Exclusive interview: We caught up with Dragan Savic, CEO at Netherlands-based independent water research institute KWR, to find out more about the emerging field of hydroinformatics and the organisation’s holistic approach to digital transformation…
What exactly is hydroinformatics?
Hydroinformatics is quite often erroneously considered a purely technological field of developing and applying information and communication technologies (ICT) to water challenges. Yes, it is that, but in my view, it is also much wider – a management philosophy developed to respond to global water challenges, made possible by technology.

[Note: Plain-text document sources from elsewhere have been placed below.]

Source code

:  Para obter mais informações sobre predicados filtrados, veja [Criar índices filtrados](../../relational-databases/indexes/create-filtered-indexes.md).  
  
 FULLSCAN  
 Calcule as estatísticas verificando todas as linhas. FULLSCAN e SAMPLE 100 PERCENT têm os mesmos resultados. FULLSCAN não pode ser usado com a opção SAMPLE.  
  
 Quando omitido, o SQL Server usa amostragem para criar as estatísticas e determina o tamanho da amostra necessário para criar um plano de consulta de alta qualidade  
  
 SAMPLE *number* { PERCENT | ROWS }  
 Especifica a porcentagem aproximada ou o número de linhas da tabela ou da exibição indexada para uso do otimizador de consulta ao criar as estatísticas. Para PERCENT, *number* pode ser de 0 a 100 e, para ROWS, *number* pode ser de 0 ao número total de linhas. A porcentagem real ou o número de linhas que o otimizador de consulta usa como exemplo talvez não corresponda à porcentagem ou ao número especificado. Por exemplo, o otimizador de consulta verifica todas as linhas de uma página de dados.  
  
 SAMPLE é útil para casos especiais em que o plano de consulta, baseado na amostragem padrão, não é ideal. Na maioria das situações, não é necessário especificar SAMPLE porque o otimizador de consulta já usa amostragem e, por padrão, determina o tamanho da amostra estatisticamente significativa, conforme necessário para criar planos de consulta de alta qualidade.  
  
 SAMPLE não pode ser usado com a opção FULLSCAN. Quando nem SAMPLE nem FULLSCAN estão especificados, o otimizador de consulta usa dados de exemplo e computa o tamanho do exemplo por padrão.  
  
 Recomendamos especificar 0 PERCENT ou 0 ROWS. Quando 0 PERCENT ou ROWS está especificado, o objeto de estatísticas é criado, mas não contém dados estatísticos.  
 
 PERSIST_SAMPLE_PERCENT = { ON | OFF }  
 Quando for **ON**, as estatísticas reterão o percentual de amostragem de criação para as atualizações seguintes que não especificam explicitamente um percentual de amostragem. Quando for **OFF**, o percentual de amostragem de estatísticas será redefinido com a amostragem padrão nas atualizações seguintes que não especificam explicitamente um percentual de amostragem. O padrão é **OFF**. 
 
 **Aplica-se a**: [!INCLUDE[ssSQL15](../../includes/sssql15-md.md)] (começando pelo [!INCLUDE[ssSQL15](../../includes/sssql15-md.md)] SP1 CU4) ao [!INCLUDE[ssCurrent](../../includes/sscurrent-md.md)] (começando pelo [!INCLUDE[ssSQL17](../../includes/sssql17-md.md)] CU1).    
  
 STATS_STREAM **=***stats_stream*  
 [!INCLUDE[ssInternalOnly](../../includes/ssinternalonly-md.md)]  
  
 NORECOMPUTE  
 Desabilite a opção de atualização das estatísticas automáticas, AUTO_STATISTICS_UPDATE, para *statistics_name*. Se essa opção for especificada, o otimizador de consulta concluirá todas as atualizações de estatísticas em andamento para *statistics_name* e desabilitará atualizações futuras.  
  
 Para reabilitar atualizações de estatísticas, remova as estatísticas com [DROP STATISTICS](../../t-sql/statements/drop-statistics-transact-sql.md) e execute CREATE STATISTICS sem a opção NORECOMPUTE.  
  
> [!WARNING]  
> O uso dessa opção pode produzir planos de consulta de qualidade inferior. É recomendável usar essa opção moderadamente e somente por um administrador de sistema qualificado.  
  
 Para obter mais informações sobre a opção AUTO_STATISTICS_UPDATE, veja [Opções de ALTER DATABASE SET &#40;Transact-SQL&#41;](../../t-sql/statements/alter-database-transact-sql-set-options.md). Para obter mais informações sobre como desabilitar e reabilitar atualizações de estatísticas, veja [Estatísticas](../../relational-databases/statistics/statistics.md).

Therefore, it is not only ICT or IoT-related, but also fully embraces the human-in-the-loop principle with all associated considerations such as ethics, bias, equity, privacy, data protection, and more.
What work is KWR doing in this field?
At KWR we embrace the aforementioned holistic approach to hydroinformatics and embed those principles in our activities in the entire water cycle.
The key role of hydroinformatics at KWR is to be the ‘eyes and ears’ of the water industry and a strategic partner for the digital transformation of the water sector.
As digital issues are becoming a prerogative for water managers, KWR is in an excellent position to support the water sector in keeping them on track with the digital transformation they have already embarked on.
The Hydroinformatics Theme within our Joint Research Programme (BTO) is also ensuring that water utilities have a common vision and understanding of challenges and opportunities in deploying digital technologies.
How does hydroinformatics improve water management?
The key component of any management, including that involving water systems, is to be able to understand the process being managed and make it more efficient.
Hydroinformatics integrates everything from data collection and preparation, to model development for prediction and decision-making in the water sector.
What are some notable use-cases of hydroinformatics in the water industry?
There are numerous examples of use-cases in the water industry. For example, the use of machine learning for early warning systems, the use of AI-based optimisation to schedule the redesign and rehabilitation of water infrastructure, or determining the optimal placement of sensors.
At KWR we also employ machine learning in various fields of water management, from the prediction of the condition and useful life of pipes, through water quality assessment and treatment works improvements, to chatbots for customer service by drinking water companies.
All of those improve the effectiveness and efficiency of dealing with complex water management challenges.
What are some of the barriers to the implementation of hydroinformatics systems?
Hydroinfroamtics and digital transformation face a number of technical, organisational and cultural barriers.
For example, the reliance on a single technology that relies on other technologies, like mobile data, a lack of standardised approaches and cybersecurity, are just some of the technical barriers.
Organisational barriers include a lack of strategy and financial resources and often missing skills.
Cultural barriers are also present, including risk aversion, traditional approaches to dealing with challenges and fear of job losses.
Do you think hydroinformatics will be an important approach to tackling some of the industry’s greatest challenges (climate change, soaring costs, ageing infrastructure etc.) ?
By being able to integrate multi-source, multi-resolution data, promote smart investments in digital water infrastructure, ensure benefits for consumers and strengthen cybersecurity, hydroinformatics will make the water sector move toward a climate-proof future.